» Work request
Report each line of the data that includes the word "facabf".

Records from a data source:
****************************************
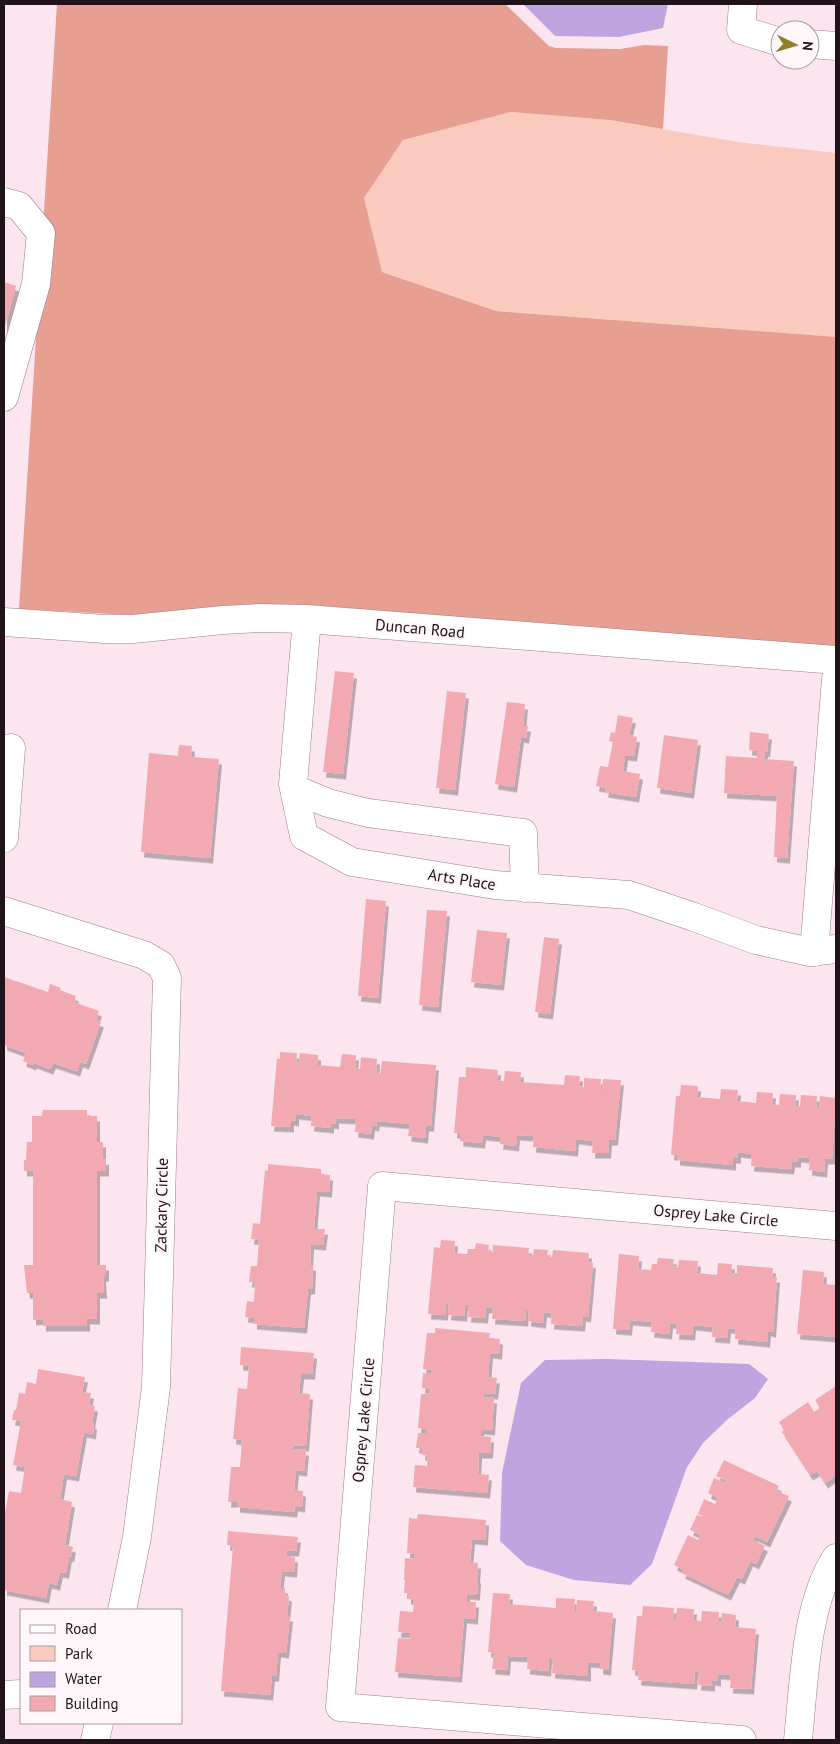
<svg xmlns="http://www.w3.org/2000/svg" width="840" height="1744" viewBox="0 0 840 1744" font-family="'PT Sans',sans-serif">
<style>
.green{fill:#facabf}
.forest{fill:#e69f90}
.water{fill:#bfa4e0}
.building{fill:#f3a9b2;filter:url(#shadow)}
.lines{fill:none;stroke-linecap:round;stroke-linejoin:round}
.minor-casing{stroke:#9f7d8d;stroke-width:29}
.minor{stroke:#fff;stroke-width:28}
.labels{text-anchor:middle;stroke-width:5;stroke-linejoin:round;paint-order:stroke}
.street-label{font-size:16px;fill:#201319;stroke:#fff7fa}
</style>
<defs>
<filter id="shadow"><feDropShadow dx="3" dy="5.5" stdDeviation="0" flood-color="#0004"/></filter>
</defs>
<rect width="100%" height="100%" fill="#fce5ef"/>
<path class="green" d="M511 112 610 120 738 142 836 153V337L496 311 382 272 364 198 403 140Z"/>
<path class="forest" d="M57 4H505L549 46 556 48 620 49 644 45 668 46 663 129 610 120 511 112 403 140 364 198 382 272 496 311 836 337V647L309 605 260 604 131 615 19 609Z"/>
<path class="water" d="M523 4H668L663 28 619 37 555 36Z
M608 1359 749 1364 768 1379 755 1398 728 1419 703 1443 687 1467 652 1564 630 1585 574 1580 526 1565 500 1541 502 1473 521 1383 545 1360Z"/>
<path class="building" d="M4 282 16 286 4 329Z
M335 671 354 673 343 774 323 772Z
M447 691 466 693 455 790 436 788Z
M507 702 525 704 523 726H528L526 738 521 737 514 787 495 784Z
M618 715 633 718 629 735 637 737 634 756 625 755 623 771 640 774 636 797 605 792 606 788 596 786 600 766 608 767 613 742 609 741 611 732 615 733Z
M750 732 769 734 767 752 765 751 764 759 794 761 787 858 774 857 777 796 724 793 726 756 757 758V751L749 750Z
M664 735 698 740 691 793 657 788Z
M179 745 192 746 191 757 219 759 210 858 141 852 149 753 178 756Z
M366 899 386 901 378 998 358 996Z
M427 910 447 911 438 1007 419 1005Z
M477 930 507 933 501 985 471 982Z
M544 937 559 939 550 1014 535 1012Z
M4 977 48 992 50 984 61 988 60 990 76 996 74 1002 99 1011 96 1020 101 1022 86 1064 80 1062 77 1071 53 1063 50 1069 34 1063 33 1065 23 1061 26 1053 4 1045Z
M280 1052 297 1053 296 1062 299 1063 300 1053 318 1055V1065L340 1067 342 1054 356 1055 355 1068 360 1069 361 1057 377 1059 376 1073 380 1074 382 1061 436 1065 431 1126H426L425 1138 408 1136 410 1124 377 1121 376 1126 372 1125 371 1134 355 1132 356 1119 336 1118V1124L331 1123V1128L311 1126 312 1116 296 1114V1121L291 1120V1127L271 1126 277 1058 280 1059Z
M466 1067 498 1070 497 1080 504 1081 505 1071 521 1072 520 1082 564 1085 565 1075 580 1076 579 1086 584 1087V1078L601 1079 600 1089H602L603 1079 621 1080 615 1140H609L608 1153H592L593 1141 576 1139 575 1151 533 1147 534 1136 517 1135 516 1146 500 1144 501 1137 483 1135 482 1143 460 1141 461 1133H454L459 1077H466Z
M681 1085 698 1086 697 1097 720 1099 721 1089 738 1090 737 1101 756 1103 757 1092 773 1093 772 1104 779 1105 780 1094 796 1095 795 1106H800L801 1095 817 1096 816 1107 819 1108 820 1096 836 1098 832 1159H825L824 1172 809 1170 810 1158 798 1157V1162H792L791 1169 751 1166 752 1154 738 1152V1158H733V1165L677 1160V1155H671L676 1096H680Z
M43 1110H87V1116H97V1142H103V1160L106 1159V1171H97V1265H106V1276H103L104 1293H97V1319H87V1326H43V1319L33 1320V1293H27L24 1265H33V1171H24V1160H26L27 1142H32V1116H42Z
M268 1164 321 1169V1174L330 1175 329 1192 317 1191 314 1229H325L323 1245 311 1244 310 1265H313L312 1289H308L304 1328 254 1324V1318L245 1317 247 1301 254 1302 255 1282H249L251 1266H257L259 1240 251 1239 253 1223 260 1224 265 1170 268 1171Z
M441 1240 455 1241 454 1253 467 1254 468 1249H475L476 1243 489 1245 488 1251 493 1252V1245L529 1248 528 1255H533L534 1249 548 1250 547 1256 552 1257 553 1250 589 1253 588 1262 593 1263 588 1317 583 1316 582 1326 551 1324 552 1313 544 1312 543 1323 528 1321 529 1311H526L525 1321 492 1319 493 1308H486L485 1318 468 1317 469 1305H465L464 1316 448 1315 449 1304 446 1303 445 1315 428 1314 434 1247 440 1248Z
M619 1254 639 1256 638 1269 651 1270 652 1264H657L658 1258 674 1259 673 1266 678 1267 679 1260 698 1261 697 1273 717 1275 718 1263 732 1264 731 1273H737V1265L773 1268 772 1277H777L773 1332 768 1331 767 1342 735 1339 736 1329 728 1328 727 1338 712 1337 713 1327 693 1325 692 1335 676 1334 677 1324 670 1323 669 1334 651 1332 652 1322 630 1320 629 1330 613 1329Z
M803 1270 824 1272 823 1284 836 1285V1337L797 1334Z
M435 1328 490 1333 489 1338 500 1339 499 1354 490 1353 488 1377 497 1378 495 1394 484 1393V1397L494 1398 492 1430 481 1429V1436L491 1437 490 1453H479L478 1474 489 1475 487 1493 413 1487 415 1465 427 1466 428 1456 422 1455 423 1448H416L418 1433H426V1429L418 1428 421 1394H429V1389L422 1388 423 1373 431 1374V1370L423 1369 427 1333H435Z
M241 1347 314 1353 312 1374H301L299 1393 310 1394 306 1446 293 1445 292 1449 306 1450 304 1471 296 1470 294 1490 303 1491 302 1507 295 1506 294 1512 237 1507V1502H228L231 1467H240L242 1440 233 1439 238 1388 247 1389 249 1366 240 1365Z
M38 1369 85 1377 82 1392 91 1393 89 1405 95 1406 92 1423 94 1424 93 1434 84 1432 76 1476 64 1474 60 1499 72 1502 65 1545 73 1547 71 1557 69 1556 66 1573 60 1572 57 1585 49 1583 46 1598 4 1590V1519L9 1491 21 1493 25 1467 13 1465 21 1421 12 1420 14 1410H16L19 1393 25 1394 27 1382 36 1384Z
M836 1386V1475L825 1483 817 1471 810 1475 782 1432 784 1430 779 1422 808 1402 814 1412 820 1408 815 1400Z
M724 1460 779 1486 776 1491 789 1496 767 1542 755 1536 753 1540 765 1546 756 1564 750 1561 742 1579 737 1577 728 1595 682 1573 684 1570 674 1565 688 1535 698 1540 701 1535 690 1530 697 1515 708 1518 698 1514 704 1499 715 1504 718 1498 708 1493 714 1478 725 1483 726 1480 716 1476Z
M418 1514 486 1520 485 1540 472 1539 470 1562 478 1563 477 1578H478L477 1595 467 1594V1602H476L475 1619 464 1618 459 1677 395 1672 398 1638 410 1639 411 1633 398 1632 400 1611 413 1612 414 1600 408 1599V1593H404L405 1580H404L405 1558 414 1559V1554L407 1553 409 1518 417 1519Z
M228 1531 298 1537 296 1551H287V1556L295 1557 294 1572 282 1571 280 1588H285V1595L289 1596 287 1616H290L286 1653 278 1652 276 1676H272L270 1695 221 1691 233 1546 227 1545Z
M493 1593 510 1594 509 1604 556 1608V1598L575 1599 574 1611H576L577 1600 594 1601 593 1611 613 1613 608 1670 600 1669V1663L588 1662V1676L552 1673 553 1659H549L548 1671 527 1669 528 1657 508 1656 507 1670 492 1669 494 1653 488 1652Z
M643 1606 674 1608 673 1619H676L677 1608 694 1609 693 1620 701 1621 702 1611 719 1612 718 1622 721 1623 722 1613 736 1615 735 1627 756 1629 751 1689 730 1688 731 1675 718 1674V1681L712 1680V1686L698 1685 699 1672H695L694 1684 638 1680 639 1671 632 1670 637 1616H642Z"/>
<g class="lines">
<g class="minor-casing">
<path id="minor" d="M743 4 741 30 780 42
M810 44 836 46
M4 202 19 206 41 233 36 284 4 397
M307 619 293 784 304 836 352 862 495 885 629 895 694 917 756 940 810 952 836 949
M4 622 105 629H133L223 620 260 618 307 619 836 660
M294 789 328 803 368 813 523 833 525 888
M4 838 11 748
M4 911 144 955 161 965 167 978 156 1387 137 1537 122 1610
M814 952 836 679
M4 1695 21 1694
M95 1740 99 1723
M742 1740 340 1707 382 1186 836 1226
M798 1740C804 1685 805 1605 836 1558"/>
</g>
<use href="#minor" class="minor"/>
</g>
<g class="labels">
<g class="street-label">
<text transform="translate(420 628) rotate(5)" y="6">Duncan Road</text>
<text transform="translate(462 879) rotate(9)" y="6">Arts Place</text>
<text transform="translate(161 1205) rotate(-89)" y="6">Zackary Circle</text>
<text transform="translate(716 1215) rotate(5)" y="6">Osprey Lake Circle</text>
<text transform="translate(363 1420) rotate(-85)" y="6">Osprey Lake Circle</text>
</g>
</g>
<rect width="840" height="1744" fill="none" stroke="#201319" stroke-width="10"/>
<rect x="20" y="1609" width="162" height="115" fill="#fff7fa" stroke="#a69ca0"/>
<rect x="30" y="1625" width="25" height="8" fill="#ffffff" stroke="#a69ca0"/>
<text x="65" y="1634" font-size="15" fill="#201319">Road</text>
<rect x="30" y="1646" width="25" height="15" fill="#facabf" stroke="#a69ca0"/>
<text x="65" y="1659" font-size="15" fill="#201319">Park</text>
<rect x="30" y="1672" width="25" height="15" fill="#bfa4e0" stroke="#a69ca0"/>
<text x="65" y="1684" font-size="15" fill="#201319">Water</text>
<rect x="30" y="1696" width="25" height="15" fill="#f3a9b2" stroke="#a69ca0"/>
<text x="65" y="1709" font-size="15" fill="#201319">Building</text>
<g transform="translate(795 45) rotate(95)"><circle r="24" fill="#fff7fa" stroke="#a69ca0"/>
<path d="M0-4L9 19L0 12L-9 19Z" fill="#918028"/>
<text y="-8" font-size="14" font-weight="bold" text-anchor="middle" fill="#201319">N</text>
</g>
</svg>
****************************************
» Answer area
.green{fill:#facabf}
<rect x="30" y="1646" width="25" height="15" fill="#facabf" stroke="#a69ca0"/>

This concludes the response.